Overview
Mise-en-Lens is a Next.js web app that teaches film theory through a user's own taste. Instead of
starting from abstract concepts, the deployed app starts from a Letterboxd Top 4 the user already
loves. They input a username or profile URL, and the system pulls posters and titles automatically
before generating personalized analysis that connects those specific films to broader concepts in
cinematography, directing, social context, and genre.
The project was built as my capstone for COMP 395: Artificial Intelligence and Learning Technologies
at Occidental College, taught by Prof. Joel Anderson Walsh. The course asks students to design,
prototype, and evaluate a novel AI-driven learning technology grounded in educational theory.
Mise-en-Lens was my answer to a specific gap: most people consume film passively, and the tools that
exist for deeper engagement assume prior knowledge that casual viewers do not have.
Live Product Experience
The live landing page frames the project as Film Literacy Through Taste.

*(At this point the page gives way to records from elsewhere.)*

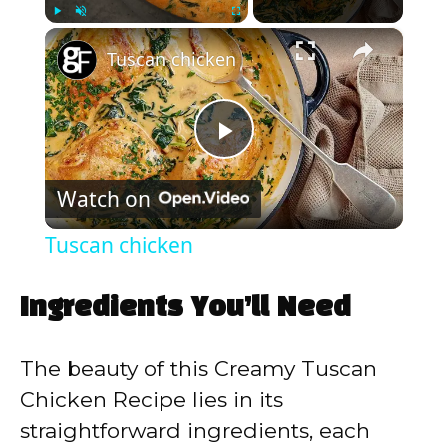
×
Play
Unmute
Fullscreen
Tuscan chicken
P
Watch on
l
Tuscan chicken
a
Ingredients You’ll Need
y
The beauty of this Creamy Tuscan
V
Chicken Recipe lies in its
straightforward ingredients, each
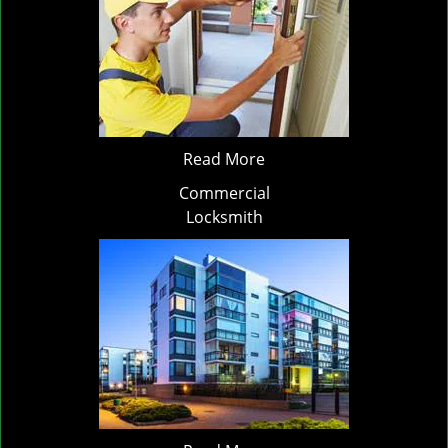
Read More
Commercial
Locksmith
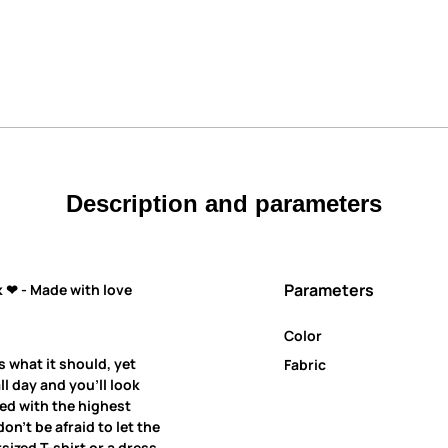
Description and parameters
Parameters
 ❤ - Made with love
Color
s what it should, yet
Fabric
all day and you’ll look
ned with the highest
on’t be afraid to let the
ized T-shirt or a dress.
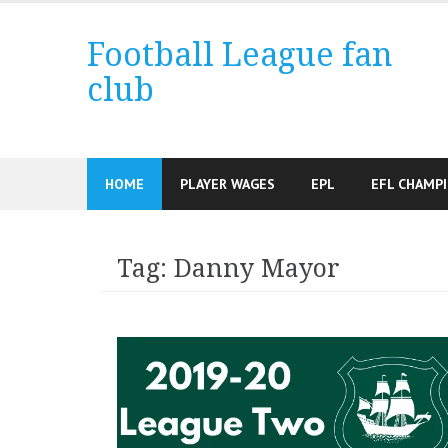
Skip
to
Football League fan
content
club
HOME
PLAYER WAGES
EPL
EFL CHAMP
Tag:
Danny Mayor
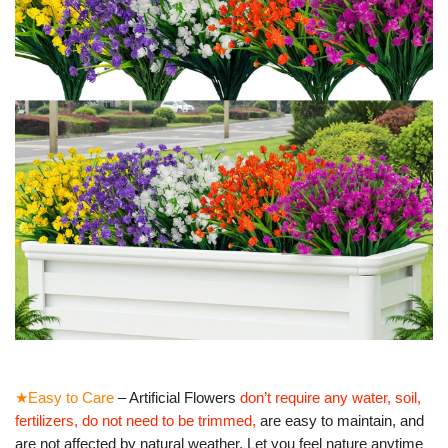
★Easy to Care
– Artificial Flowers
don’t require any water, soil,
fertilizers, do not need to be trimmed
,
are easy to maintain, and
are
not affected by natural weather.
Let you feel nature anytime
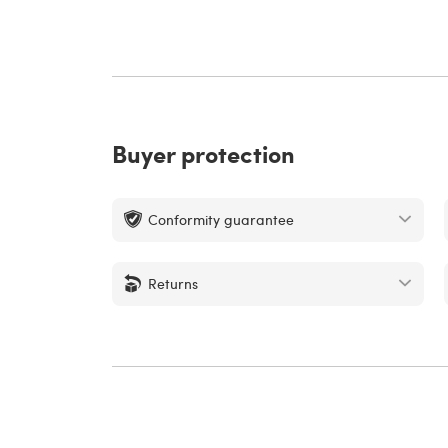
Buyer protection
Conformity guarantee
Returns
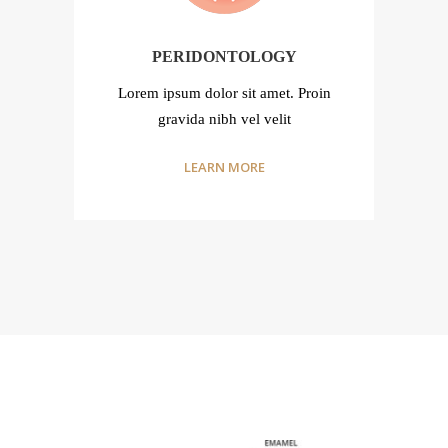
PERIDONTOLOGY
n
Lorem ipsum dolor sit amet. Proin
gravida nibh vel velit
LEARN MORE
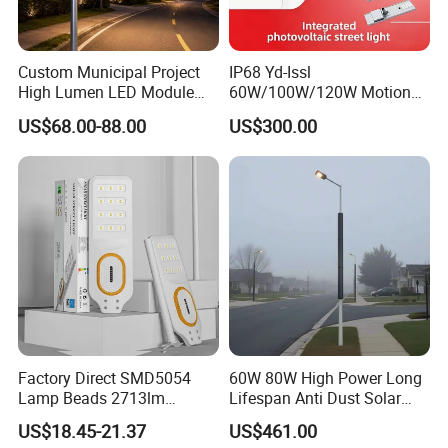
Custom Municipal Project
IP68 Yd-Issl
High Lumen LED Module
60W/100W/120W Motion
Solar LED Street LED-Light
Sensor All-in-One Solar
US$68.00-88.00
US$300.00
for Village
Street Light for Municipal
Highway
Factory Direct SMD5054
60W 80W High Power Long
Lamp Beads 2713lm
Lifespan Anti Dust Solar
30000mAh LiFePO4 Battery
Pole Street Light with
US$18.45-21.37
US$461.00
5V28W Mono All-in-One
Vertical Solar Tube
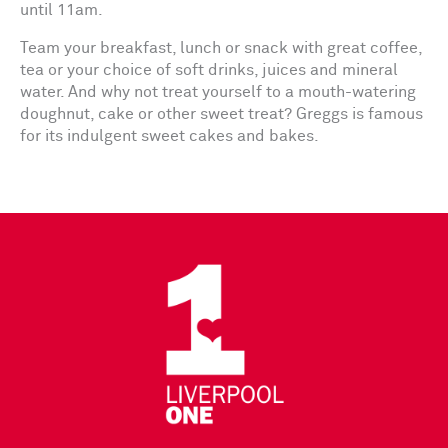
until 11am.
Team your breakfast, lunch or snack with great coffee,
tea or your choice of soft drinks, juices and mineral
water. And why not treat yourself to a mouth-watering
doughnut, cake or other sweet treat? Greggs is famous
for its indulgent sweet cakes and bakes.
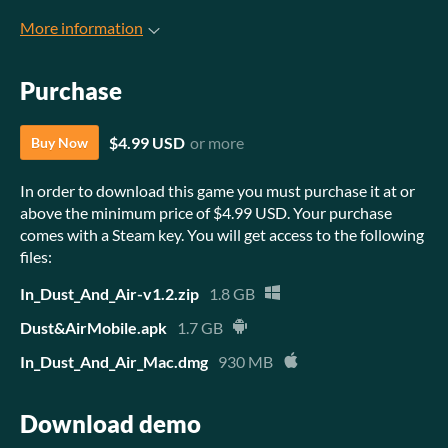
More information
Purchase
$4.99 USD
or more
Buy Now
In order to download this game you must purchase it at or
above the minimum price of $4.99 USD. Your purchase
comes with a Steam key. You will get access to the following
files:
In_Dust_And_Air-v1.2.zip
1.8 GB
Dust&AirMobile.apk
1.7 GB
In_Dust_And_Air_Mac.dmg
930 MB
Download demo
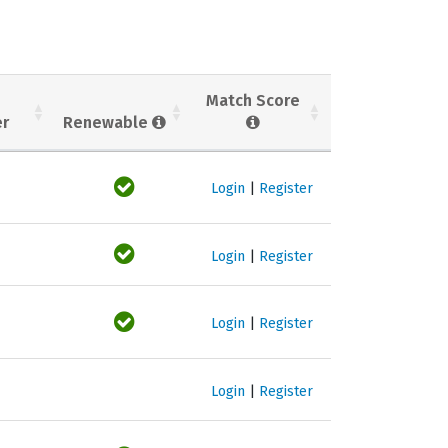
Match Score
er
Renewable
Login
|
Register
Login
|
Register
Login
|
Register
Login
|
Register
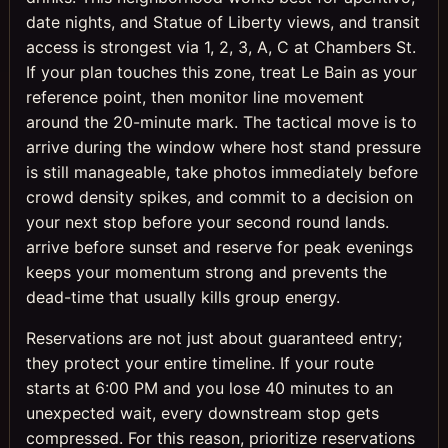
date nights, and Statue of Liberty views, and transit
access is strongest via 1, 2, 3, A, C at Chambers St.
If your plan touches this zone, treat Le Bain as your
reference point, then monitor line movement
around the 20-minute mark. The tactical move is to
arrive during the window where host stand pressure
is still manageable, take photos immediately before
crowd density spikes, and commit to a decision on
your next stop before your second round lands.
arrive before sunset and reserve for peak evenings
keeps your momentum strong and prevents the
dead-time that usually kills group energy.
Reservations are not just about guaranteed entry;
they protect your entire timeline. If your route
starts at 6:00 PM and you lose 40 minutes to an
unexpected wait, every downstream stop gets
compressed. For this reason, prioritize reservations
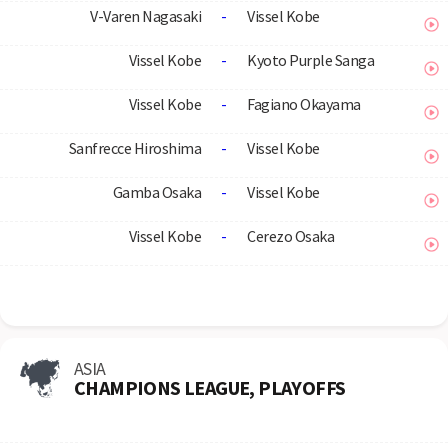
V-Varen Nagasaki
-
Vissel Kobe
Vissel Kobe
-
Kyoto Purple Sanga
Vissel Kobe
-
Fagiano Okayama
Sanfrecce Hiroshima
-
Vissel Kobe
Gamba Osaka
-
Vissel Kobe
Vissel Kobe
-
Cerezo Osaka
ASIA
CHAMPIONS LEAGUE, PLAYOFFS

It keeps the
interaction lightweight: paste a Letterboxd username or profile URL, pull the Top 4, learn the
patterns, and then continue into a separate quiz page built around the same films.
Pull the Top 4
- Users can paste a username or profile link and let the app fetch posters and titles automatically.
- The initial screen is intentionally simple so the experience starts from taste, not setup friction.
Learn the Patterns
- The lesson surfaces genre, values, artistic form, and social context in beginner-friendly language.

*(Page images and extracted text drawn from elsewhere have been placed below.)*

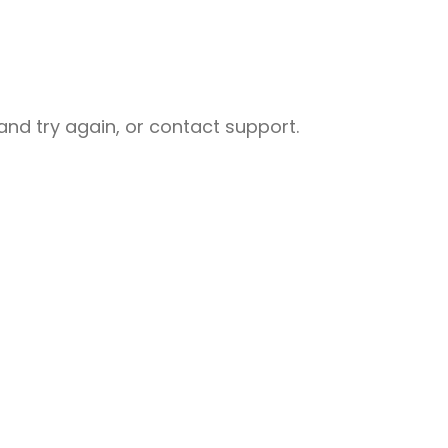
nd try again, or contact support.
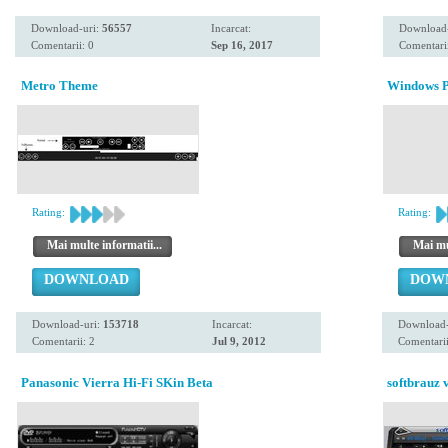
Download-uri:
56557
Incarcat:
Download
Comentarii: 0
Sep 16, 2017
Comentarii
Metro Theme
Windows P
Rating:
Rating:
Mai multe informatii...
Mai mul
DOWNLOAD
DOW
Download-uri:
153718
Incarcat:
Download-
Comentarii: 2
Jul 9, 2012
Comentarii
Panasonic Vierra Hi-Fi SKin Beta
softbrauz v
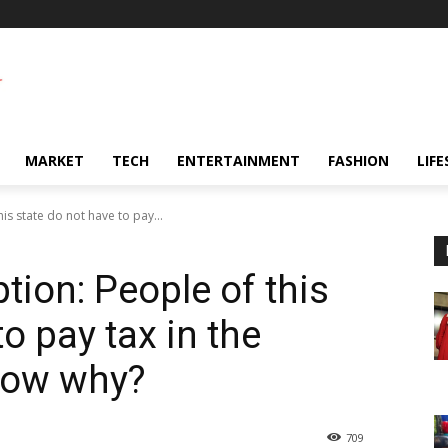
MARKET
TECH
ENTERTAINMENT
FASHION
LIFE
s state do not have to pay...
ion: People of this
o pay tax in the
know why?
709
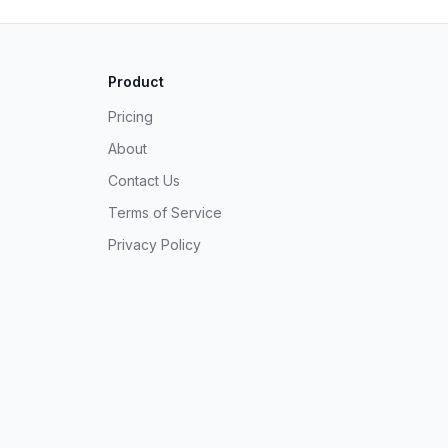
Product
Pricing
About
Contact Us
Terms of Service
Privacy Policy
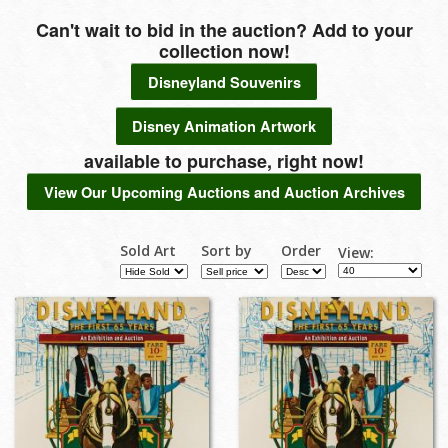
Can't wait to bid in the auction? Add to your
collection now!
Disneyland Souvenirs
Disney Animation Artwork
available to purchase, right now!
View Our Upcoming Auctions and Auction Archives
Sold Art
Sort by
Order
View:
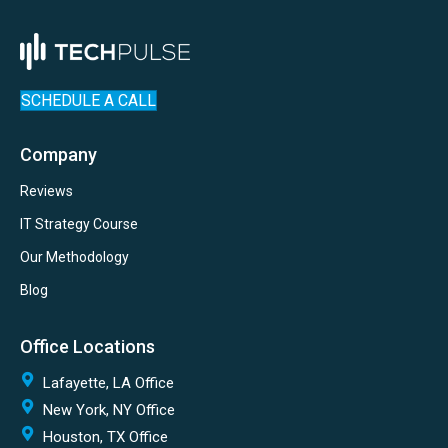
SCHEDULE A CALL
Company
Reviews
IT Strategy Course
Our Methodology
Blog
Office Locations
Lafayette, LA Office
New York, NY Office
Houston, TX Office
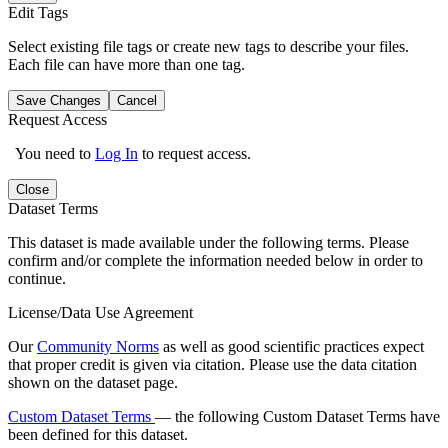
Edit Tags
Select existing file tags or create new tags to describe your files.
Each file can have more than one tag.
Save Changes
Cancel
Request Access
You need to
Log In
to request access.
Close
Dataset Terms
This dataset is made available under the following terms. Please
confirm and/or complete the information needed below in order to
continue.
License/Data Use Agreement
Our
Community Norms
as well as good scientific practices expect
that proper credit is given via citation. Please use the data citation
shown on the dataset page.
Custom Dataset Terms
— the following Custom Dataset Terms have
been defined for this dataset.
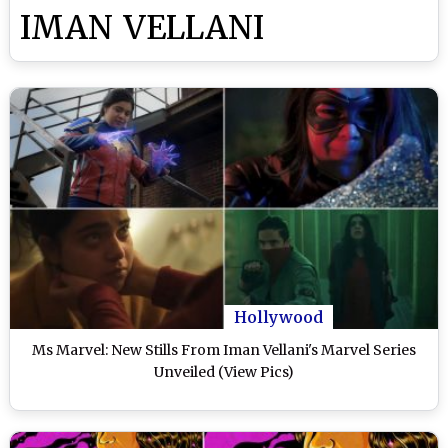
IMAN VELLANI
Hollywood
Ms Marvel: New Stills From Iman Vellani's Marvel Series
Unveiled (View Pics)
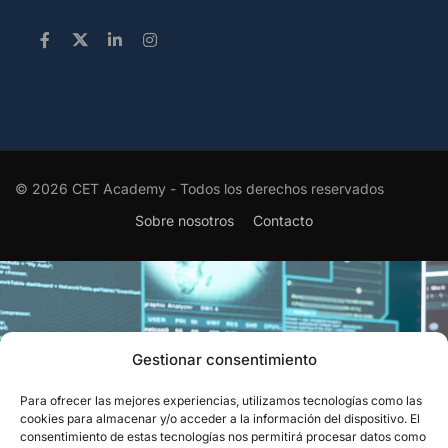
© 2026 CET Academy - Todos los derechos reservados
Sobre nosotros
Contacto
Gestionar consentimiento
Para ofrecer las mejores experiencias, utilizamos tecnologías como las
EL RECONOCIMIENTO QUE
cookies para almacenar y/o acceder a la información del dispositivo. El
consentimiento de estas tecnologías nos permitirá procesar datos como
CIERRA EL CÍRCULO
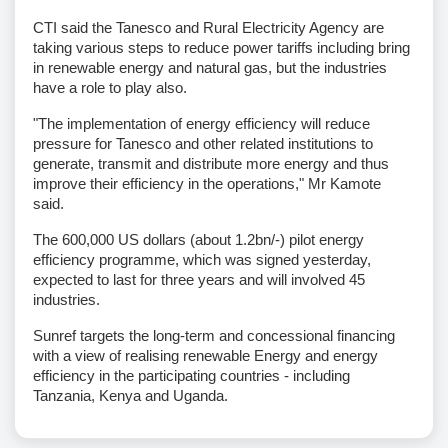
CTI said the Tanesco and Rural Electricity Agency are
taking various steps to reduce power tariffs including bring
in renewable energy and natural gas, but the industries
have a role to play also.
"The implementation of energy efficiency will reduce
pressure for Tanesco and other related institutions to
generate, transmit and distribute more energy and thus
improve their efficiency in the operations," Mr Kamote
said.
The 600,000 US dollars (about 1.2bn/-) pilot energy
efficiency programme, which was signed yesterday,
expected to last for three years and will involved 45
industries.
Sunref targets the long-term and concessional financing
with a view of realising renewable Energy and energy
efficiency in the participating countries - including
Tanzania, Kenya and Uganda.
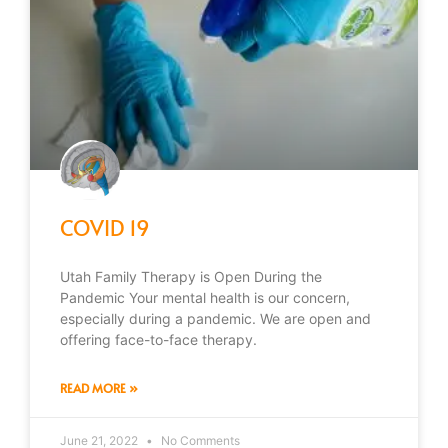
COVID 19
Utah Family Therapy is Open During the
Pandemic Your mental health is our concern,
especially during a pandemic. We are open and
offering face-to-face therapy.
READ MORE »
June 21, 2022
No Comments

- The output stays tied to the user's actual Top 4 instead of a generic film-theory overview.
Practice with Quiz
- Quiz mode now lives on a separate page, which keeps the lesson layout focused and easier to scan.
- Questions are delivered one at a time so the feedback loop feels more conversational and less overwhelming.
Built Around Your Design
- Personalized analysis is linked to the user's actual Top 4.

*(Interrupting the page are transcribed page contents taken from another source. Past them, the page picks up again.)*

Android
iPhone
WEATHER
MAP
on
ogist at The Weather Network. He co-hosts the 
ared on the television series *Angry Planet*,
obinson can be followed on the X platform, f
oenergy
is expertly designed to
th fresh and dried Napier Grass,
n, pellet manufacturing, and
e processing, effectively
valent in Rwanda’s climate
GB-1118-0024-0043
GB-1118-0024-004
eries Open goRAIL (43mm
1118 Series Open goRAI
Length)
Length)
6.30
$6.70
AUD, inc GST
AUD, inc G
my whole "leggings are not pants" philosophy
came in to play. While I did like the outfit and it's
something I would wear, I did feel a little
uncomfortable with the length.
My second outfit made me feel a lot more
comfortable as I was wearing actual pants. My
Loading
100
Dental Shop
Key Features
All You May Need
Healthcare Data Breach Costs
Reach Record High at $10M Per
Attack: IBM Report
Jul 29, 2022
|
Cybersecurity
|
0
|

- Artistic elements, social context, and recommendations all point back to educational redirection.
- The empty state invites the user to paste a profile and immediately populate the poster panel.
The Problem
Media literacy is declining. A 2024 study from Media Literacy Now found that barely 38% of
participants were taught how to analyze media messaging in high school. At the same time, the 2024
Edelman Trust Barometer found that 54% of respondents felt technology was evolving too quickly to
interact with critically. Film is one of the most accessible entry points into critical media
analysis, but most people are never given the tools to engage with it that way.
My target learner is someone who watches films regularly but has no formal background in film theory
or media studies. They are curious but not academic. They are more likely to have a Letterboxd
account than to have read Bazin.
Learning Theory
The design is grounded in two principles from educational theory.
Transfer
- Rather than teaching film concepts in the abstract, the app anchors every concept to a film
the user already has an emotional connection to.
- If someone lists Parasite in their Top 4, they already understand tension, spatial metaphor,
and class dynamics on a felt level. The app makes that felt understanding explicit and
transferable to films they have not yet seen.
Immediate Feedback
- In quiz mode, the app responds to every answer in real time, not just marking it right or
wrong but explaining the concept, connecting it back to the user's specific film, and asking a
follow-up question that scaffolds toward deeper understanding.
- If a user responds with "I don't know," the system simplifies rather than repeats.
How It Works
Users enter a Letterboxd username or paste a profile URL. The app scrapes their Top 4 films and
displays them with posters, then routes them into either the lesson or the quiz flow.
The deployed interface is designed to feel more like a guided lesson than a static portfolio demo.
Blurb Mode
- Generates a personalized lesson covering thematic patterns across the four films.
- Explains one film concept in plain language and connects it to a specific film in the
user's list.
- Provides societal and historical context behind the films.
- Offers a recommendation with an explanation of why it fits the user's taste.
Quiz Mode
- Generates three questions about the user's specific films. The first is
recognition-based. The second asks for a short guided interpretation. The third is a
transfer question connecting what they just learned to a different film in their Top 4.
- Each answer gets real-time feedback. If an answer is partially right, the system
acknowledges what they got and guides them toward the rest.
- If a user is stuck, it breaks the question down rather than repeating it.
User Testing
User testing is planned with professors in the Media Arts and Culture department at Occidental
College and with college-aged Letterboxd users. The testing plan focuses on three areas: whether
the output feels insightful and responsive to the user's specific films, whether the interface is
easy to navigate, and whether the recommendations feel genuinely connected to their taste rather
than generic.
What I Learned
Working within the constraints of a course rubric while building something I actually wanted to
exist pushed me to think more carefully about the gap between a technically functional system and a
pedagogically sound one. The first version of the quiz was technically correct but pedagogically
frustrating. Questions were too open-ended, feedback was too vague, and users could not tell when
they had answered well enough to move on.
The pivot toward scaffolded, recognition-first questions came directly from Prof. Walsh's feedback
and from watching early testers disengage. The app works better now, but the deeper lesson is that
LLM output quality and learning experience quality are not the same thing, and optimizing for one
does not automatically improve the other.